The divergence theorem
Once you understand the above example for the fundamental theorem of calculus, the divergence theorem actually becomes entirely trivial to see too. There is a vector field called $\mathbf{F}=F_x\mathbf{i}+F_y\mathbf{j}$ for basis vectors $\mathbf{i}$ and $\mathbf{j}$.
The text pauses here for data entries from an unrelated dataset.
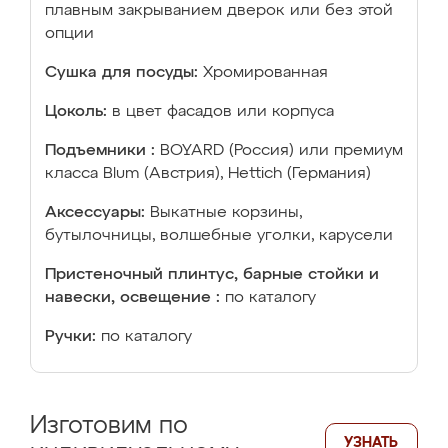
плавным закрыванием дверок или без этой
опции
Сушка для посуды:
Хромированная
Цоколь:
в цвет фасадов или корпуса
Подъемники :
BOYARD (Россия) или премиум
класса Blum (Австрия), Hettich (Германия)
Аксессуары:
Выкатные корзины,
бутылочницы, волшебные уголки, карусели
Пристеночный плинтус, барные стойки и
навески, освещение :
по каталогу
Ручки:
по каталогу
Изготовим по
УЗНАТЬ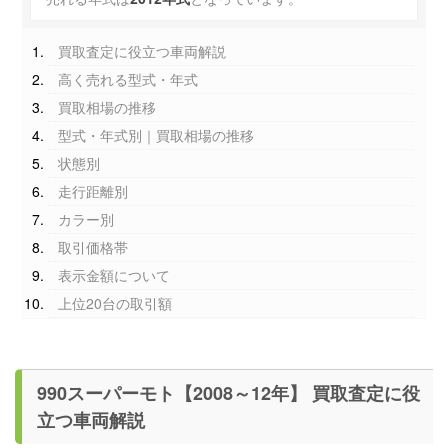
買取査定に役立つ車両解説
高く売れる型式・年式
買取相場の推移
型式・年式別｜買取相場の推移
状態別
走行距離別
カラー別
取引価格帯
表示金額について
上位20台の取引額
990スーパーモト【2008～12年】 買取査定に役
立つ車両解説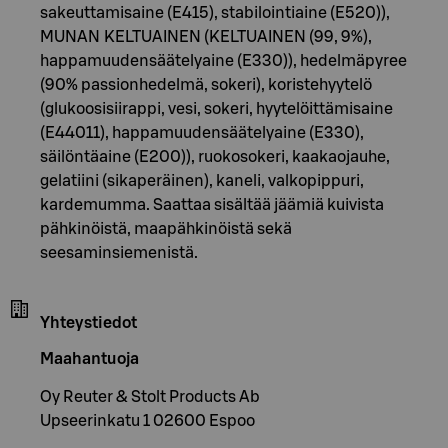
sakeuttamisaine (E415), stabilointiaine (E520)),
MUNAN KELTUAINEN (KELTUAINEN (99, 9%),
happamuudensäätelyaine (E330)), hedelmäpyree
(90% passionhedelmä, sokeri), koristehyytelö
(glukoosisiirappi, vesi, sokeri, hyytelöittämisaine
(E44011), happamuudensäätelyaine (E330),
säilöntäaine (E200)), ruokosokeri, kaakaojauhe,
gelatiini (sikaperäinen), kaneli, valkopippuri,
kardemumma. Saattaa sisältää jäämiä kuivista
pähkinöistä, maapähkinöistä sekä
seesaminsiemenistä.
Yhteystiedot
Maahantuoja
Oy Reuter & Stolt Products Ab
Upseerinkatu 1 02600 Espoo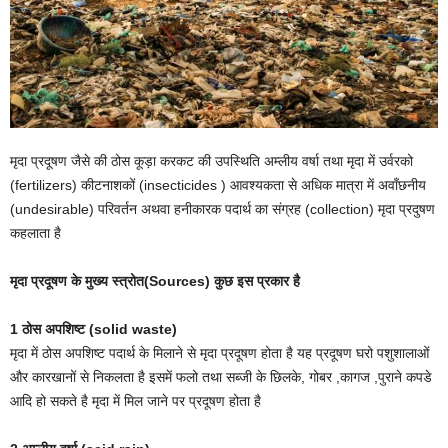
मृदा प्रदूषण जैसे की ठोस कूड़ा करकट की उपस्थिति अम्लीय वर्षा तथा मृदा में उर्वरको
(fertilizers) कीटनाशकों (insecticides ) आवश्यकता से अधिक मात्रा में अवाँछनीय
(undesirable) परिवर्तन अथवा हनीकारक पदार्थ का संग्रह (collection) मृदा प्रदुषण
कहलाता है
मृदा प्रदूषण के मुख्य स्त्रोत(Sources) कुछ इस प्रकार है
1 ठोस अपशिष्ट (solid waste)
मृदा में ठोस अपशिष्ट पदार्थ के मिलाने से मृदा प्रदूषण होता है यह प्रदूषण घरो पशुशालाओं
और कारखानों से निकलता है इसमें फलो तथा सब्जी के छिलके, गोबर ,कागज ,पुराने कपडे
आदि हो सकते है मृदा में मिल जाने पर प्रदूषण होता है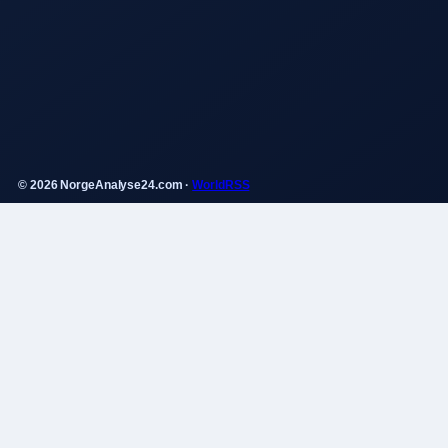
© 2026 NorgeAnalyse24.com ·
WorldRSS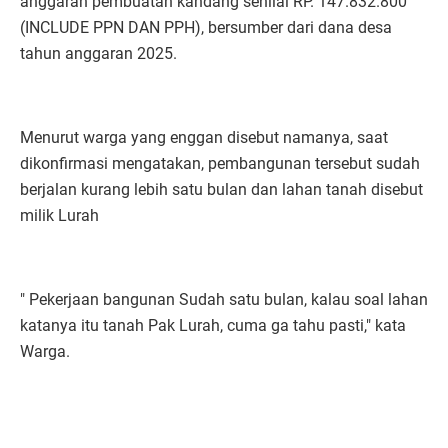
anggaran pembuatan kandang senilai RP. 147.832.800
(INCLUDE PPN DAN PPH), bersumber dari dana desa
tahun anggaran 2025.
Menurut warga yang enggan disebut namanya, saat
dikonfirmasi mengatakan, pembangunan tersebut sudah
berjalan kurang lebih satu bulan dan lahan tanah disebut
milik Lurah
" Pekerjaan bangunan Sudah satu bulan, kalau soal lahan
katanya itu tanah Pak Lurah, cuma ga tahu pasti," kata
Warga.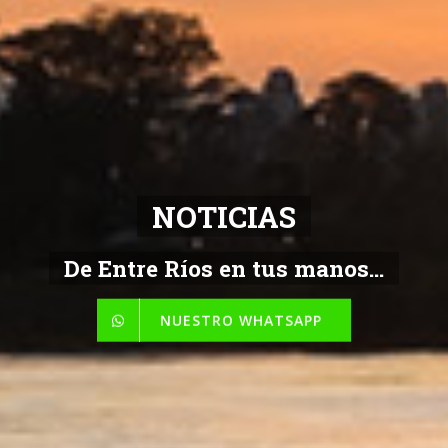
NOTICIAS
De Entre Ríos en tus manos...
NUESTRO WHATSAPP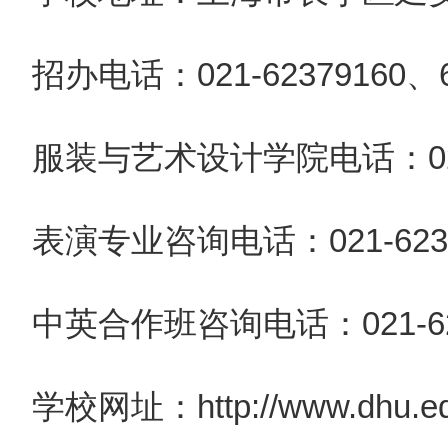
招办电话：021-62379160、6
服装与艺术设计学院电话：021-
表演专业咨询电话：021-6237
中英合作班咨询电话：021-62
学校网址：http://www.dhu.ed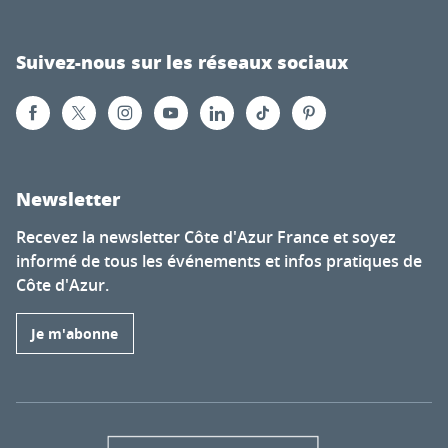
Suivez-nous sur les réseaux sociaux
Newsletter
Recevez la newsletter Côte d'Azur France et soyez
informé de tous les événements et infos pratiques de
Côte d'Azur.
Je m'abonne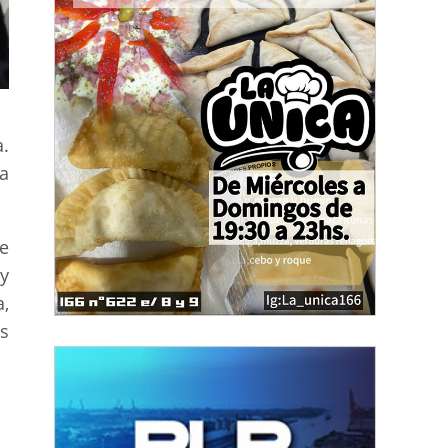
a.
la
e
y
a,
s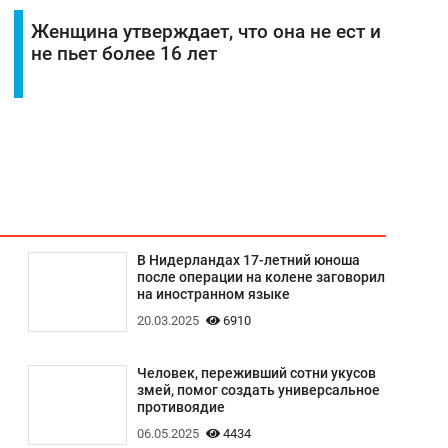
Женщина утверждает, что она не ест и
не пьет более 16 лет
В Нидерландах 17-летний юноша
после операции на колене заговорил
на иностранном языке
20.03.2025
6910
Человек, переживший сотни укусов
змей, помог создать универсальное
противоядие
06.05.2025
4434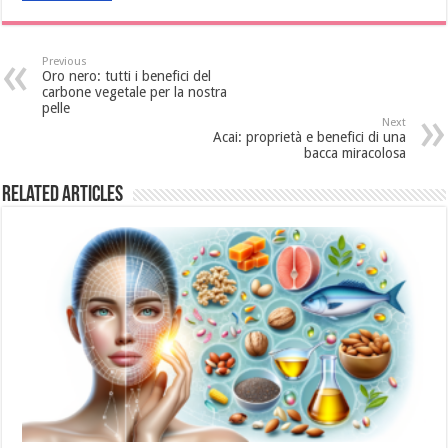
Previous
Oro nero: tutti i benefici del
carbone vegetale per la nostra
pelle
Next
Acai: proprietà e benefici di una
bacca miracolosa
Related Articles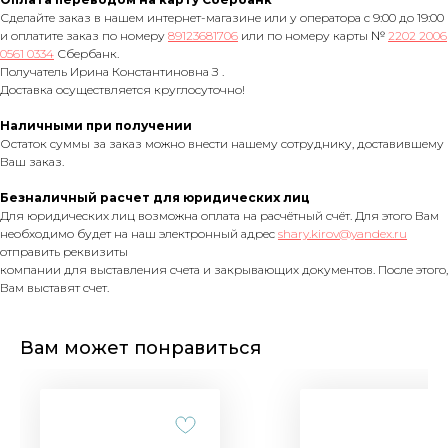
Сделайте заказ в нашем интернет-магазине или у оператора с 9:00 до 19:00
и оплатите заказ по номеру
89123681706
или по номеру карты №
2202 2006
0561 0334
Сбербанк.
Получатель Ирина Константиновна З .
Доставка осуществляется круглосуточно!
Наличными при получении
Остаток суммы за заказ можно внести нашему сотруднику, доставившему
Ваш заказ.
Безналичный расчет для юридических лиц
Для юридических лиц возможна оплата на расчётный счёт. Для этого Вам
необходимо будет на наш электронный адрес
shary.kirov@yandex.ru
отправить реквизиты
компании для выставления счета и закрывающих документов. После этого,
Вам выставят счет.
Вам может понравиться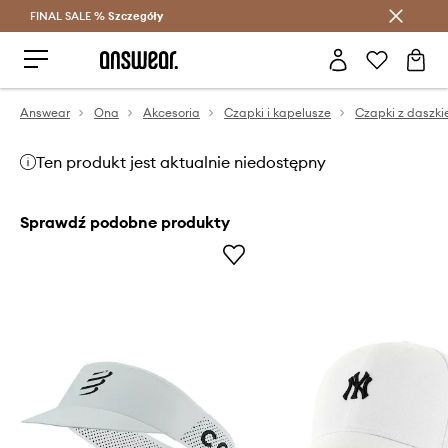
FINAL SALE %
Szczegóły
Oszczędzaj z Answear Club >
Answear
Ona
Akcesoria
Czapki i kapelusze
Czapki z daszk
Ten produkt jest aktualnie niedostępny
Sprawdź podobne produkty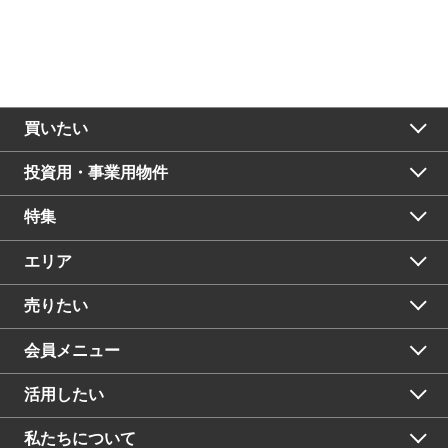
買いたい
投資用・事業用物件
特集
エリア
売りたい
会員メニュー
活用したい
私たちについて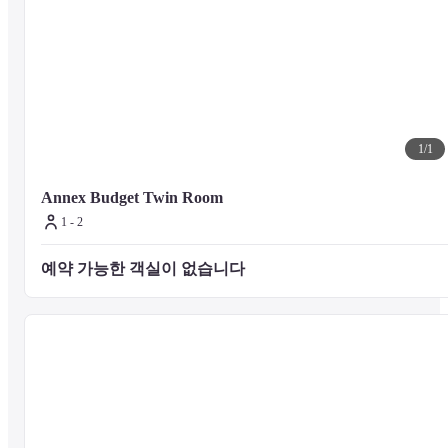
1
/
1
Annex Budget Twin Room
1 - 2
예약 가능한 객실이 없습니다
The divergence is defined as
\begin{equation}
\frac{\mathrm{Di}f(x,y)}{\mathrm{Di}x} \equiv \frac{f(x+\Delta x,y)-f(x-\Delta x,y)}{2\Delta x} + \frac{f(x,y+\Delta y)-f(x,y-\Delta y)}{2\Delta y}.
\end{equation}
If we sum this expression in the $x$ direction, we find what we already obtained for the fundamental theorem of algebra,
\begin{equation}
\sum_{i=0}^N \frac{\mathrm{Di}f(x+i\Delta x,y)}{\mathrm{Di}x} = \frac{f\left( x+\left(N+\frac{1}{2}\right)\Delta x,y \right) - f\left( x-\left(\frac{1}{2}\right)\Delta x,y \right)}{\Delta x} - \frac{f(xx,y+\Delta y)-f(x,y-\Delta y)}{2\Delta y}.
\end{equation}
And if we do the same in the $y$ direction we obtain
\begin{equation}
\sum_{j=0}^M\sum_{i=0}^N \frac{\mathrm{Di}f(x+i\Delta x,y+j\Delta y)}{\mathrm{Di}x} = \sum_{j=0}^M\left( \frac{f\left( x+\left(N+\frac{1}{2}\right)\Delta x,y \right) - f\left( x-\left(\frac{1}{2}\right)\Delta x,y+j\Delta y \right)}{\Delta x}\right) + \sum_{i=0}^N \left( \frac{f\left(x+i\Delta x, y+\left(M+\frac{1}{2}\right)\Delta y \right) - f\left( x+i\Delta x, y-\left(\frac{1}{2}\right)\Delta y \right)}{\Delta y} \right).
\end{equation}
Or, rearranging, we find
\begin{equation}
\sum_{j=0}^M\sum_{i=0}^N \frac{\mathrm{Di}f(x+i\Delta x,y+j\Delta y)}{\mathrm{Di}x} \Delta x \Delta y = \sum_{j=0}^M\left( f\left( x+\left(N+\frac{1}{2}\right)\Delta x,y \right) - f\left( x-\left(\frac{1}{2}\right)\Delta x,y+j\Delta y \right)\right)\Delta y + \sum_{i=0}^N \left( f\left(x+i\Delta x, y+\left(M+\frac{1}{2}\right)\Delta y \right) - f\left( x+i\Delta x, y-\left(\frac{1}{2}\right)\Delta y \right) \right)\Delta x.
\end{equation}
This corresponds to a proof for the divergence theorem for a square area $(x,y)\in[(x_0,x_1)\times(y_0,y_1)]$,
\begin{align}
\iint_V \nabla \cdot \mathbf{F} \mathrm{d} x \mathrm{d} y & = \int_{y_0}^{y_1} f(x_1,y)\mathrm{d}y - \int_{y_0}^{y_1} f(x_0,y)\mathrm{d}y + \int_{x_0}^{x_1} f(x,y_1) \mathrm{d}x - \int_{x_0}^{x_1} f(x,y_0) \mathrm{d}x,
& = \oint_{\partial V} \mathbf{F}\cdot\mathbf{n}\mathrm{d}(\partial V).
\end{align}
Okay, the math isn’t pretty. But once you realize you’re dealing with a telescoping sum of finite-difference terms, the rest is conceptually straightforward!